Forest Lake area Girl Scouts will be out raking leaves on Saturday, Oct. 13.
The project will raise awareness of the chain reaction that occurs when leaves and grass clippings are allowed to go down storm drains. The debris goes directly into the local watershed and promotes algae overgrowth.
The girls hope to improve the local water quality and help ease the burden of fall debris clean-up on city budgets.
During the event, girls will rake leaves in parks and public places, distribute door hangers to inform the public about ways to help, and mark storm drains with a message to remind the public that what goes down storm drains ends up in local rivers and lakes.
The project is part of the Centennial Day of Service 2012 Take Action Project, celebrating 100 years of Girl Scouting.
In 49 counties, more than 30,000 Scouts and adult volunteers will work to raise awareness about simple steps that can improve local water quality.
The Girl Scouts want to remind people that when grass, leaves and pet waste travel to waterways through storm drains, phosphorus is created by the decaying leaves.
The extra phosphorus burden in a lake causes excess algae growth, turning the clear water green.

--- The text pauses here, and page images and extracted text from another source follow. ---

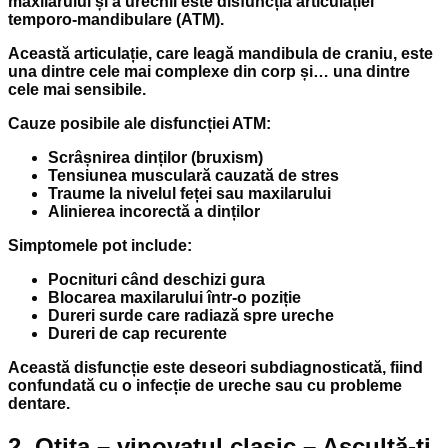
maxilarului și a urechii este disfuncția articulației
temporo-mandibulare (ATM).
Această articulație, care leagă mandibula de craniu, este
una dintre cele mai complexe din corp și… una dintre
cele mai sensibile.
Cauze posibile ale disfuncției ATM:
Scrâșnirea dinților (bruxism)
Tensiunea musculară cauzată de stres
Traume la nivelul feței sau maxilarului
Alinierea incorectă a dinților
Simptomele pot include:
Pocnituri când deschizi gura
Blocarea maxilarului într-o poziție
Dureri surde care radiază spre ureche
Dureri de cap recurente
Această disfuncție este deseori subdiagnosticată, fiind
confundată cu o infecție de ureche sau cu probleme
dentare.
2. Otita – vinovatul clasic – Ascultă-ți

As a result, oxygen levels in the water are reduced, making it hard for fish and other animals to survive.
The goal is to stop 20,000 pounds of phosphorus from ending up in local waterways, preventing 10 million points of algae growth and saving $6 million in clean-up costs.
The participating Girl Scouts will also work toward earning a water quality patch.
The project is sponsored by 3M in partnership with the Freshwater Society.